In the US, similar approaches are appearing in the form of ‘Bicycle Boulevards’. Such a system works relatively well where there is a strict grid network and parallel roads take you more or less to the same place as a parallel major road. It is less successful in British towns and streets where the main road is the shortest, most direct route and parallels tend to be fiddly, illegible alternatives which are, literally ‘round the houses’.
Cobbles, history and Fiaker
Another problem for cyclists trying to pass through central Vienna is the historic core of the city. A very large proportion of the centre is heavily traffic-calmed or fully pedestrianised, with huge flows of tourists and shoppers. On many of the picturesque streets surrounding this pedestrianised area run the prescribed routes of dozens of tourist-trap horse carriages – known as Fiaker.

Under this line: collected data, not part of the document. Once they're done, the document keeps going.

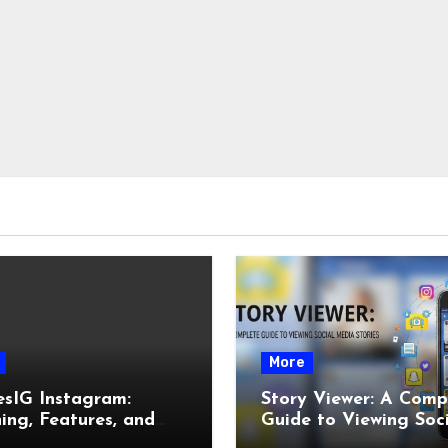
More
esIG Instagram:
Story Viewer: A Comp
ng, Features, and
Guide to Viewing Soc
It Works
Media Stories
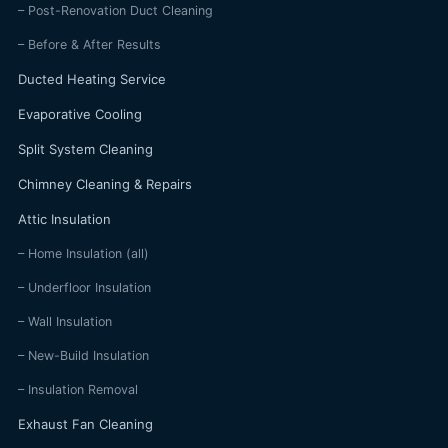
– Post-Renovation Duct Cleaning
– Before & After Results
Ducted Heating Service
Evaporative Cooling
Split System Cleaning
Chimney Cleaning & Repairs
Attic Insulation
– Home Insulation (all)
– Underfloor Insulation
– Wall Insulation
– New-Build Insulation
– Insulation Removal
Exhaust Fan Cleaning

The next best (most direct) route running north-south through the city avoids the pedestrianised area, but passes along a very narrow set of streets and the entrance to the biggest tourist attraction in Vienna. Consequently, it heaves with traffic and slow-moving Fiaker. In Britain, horses turn the surfaces of bridleways into quagmires; in Vienna, the grinding action of hooves on cobbles makes them practically unrideable.
Elsewhere, the reluctance to remove private car parking means that this key cycle route is far worse than it should be – though it is still far superior to the routes with similar importance in British cities.

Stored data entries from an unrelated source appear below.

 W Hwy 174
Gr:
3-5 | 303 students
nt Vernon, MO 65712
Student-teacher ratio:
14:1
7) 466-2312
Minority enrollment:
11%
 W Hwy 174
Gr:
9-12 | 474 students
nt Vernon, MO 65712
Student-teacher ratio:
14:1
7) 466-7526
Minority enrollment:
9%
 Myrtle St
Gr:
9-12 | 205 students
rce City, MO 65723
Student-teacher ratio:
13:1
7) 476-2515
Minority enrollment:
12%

In a workshop held during the conference, architects and advocates discussed these issues and the problems of trying to balance the needs of cyclists (a smooth, asphalt surface and minimal conflicts with other road users) and the importance of retaining a historical texture of street surfacing and accommodating the tourist trade.

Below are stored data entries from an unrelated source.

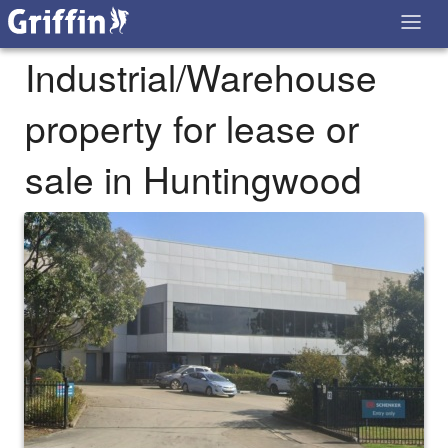
Industrial/Warehouse
property for lease or
sale in Huntingwood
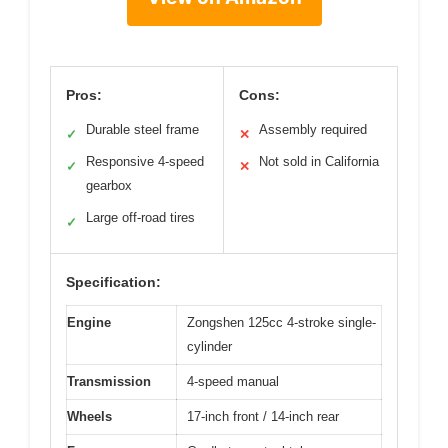
Pros:
Cons:
Durable steel frame
Assembly required
✓
✕
Responsive 4-speed
Not sold in California
✓
✕
gearbox
Large off-road tires
✓
Specification:
Engine
Zongshen 125cc 4-stroke single-
cylinder
Transmission
4-speed manual
Wheels
17-inch front / 14-inch rear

Continuity – even when narrow
Apart from the problems listed above, Vienna has provided some brilliant infrastructure for cyclists, particularly alongside the waterways: the Danube Canal that cuts through the centre of the city, and the multiple channels of the Danube itself.
A massive flood defence plan in the 1970s to dig a new channel involved creating a vast island over 20 kilometres long, but only a hundred or so metres wide. This island provides a peaceful, virtually car-free cycling environment, as well as being dotted with restaurants, cafes and – as in the rest of Vienna – public drinking fountains.
Every major road and most of the rail bridges have dedicated, wide cycle paths, and in some places new bridges have been built to connect up routes, crossing the major road system. At one U-bahn station, three wide aerial cycleways (see right) now join together, linking cycle paths and communities and linking in to the public transport network.
Even though many of the cycle paths were of a fairly low standard (narrow, a bit fiddly), there was a sense of continuity and consistency of approach. There was less of the, ‘oh-we-give-up-try-and-cross-here-as-best-you-can’ attitude that one suspects some British traffic engineers end up taking (often through necessity).
Altogether, Vienna is a city in which it's good to be a cyclist - but it's equally very easy to drive, and very simple and cheap to take the seamlessly integrated public transport.
By trying to inspire a culture of cycling – through events like Velo-city – Vienna hopes to be able to sustain the growth in cycling and thereby reduce the potential for congestion as the city itself expands.
The Viennese are also rightly proud of the liveability of their city and they have grasped - as many cities in the UK are doing - that a city that is good for cycling is good for living. They've realised that having conditions conducive to cycling are required to attract the young, dynamic population required to sustain an economy based on creativity and innovation.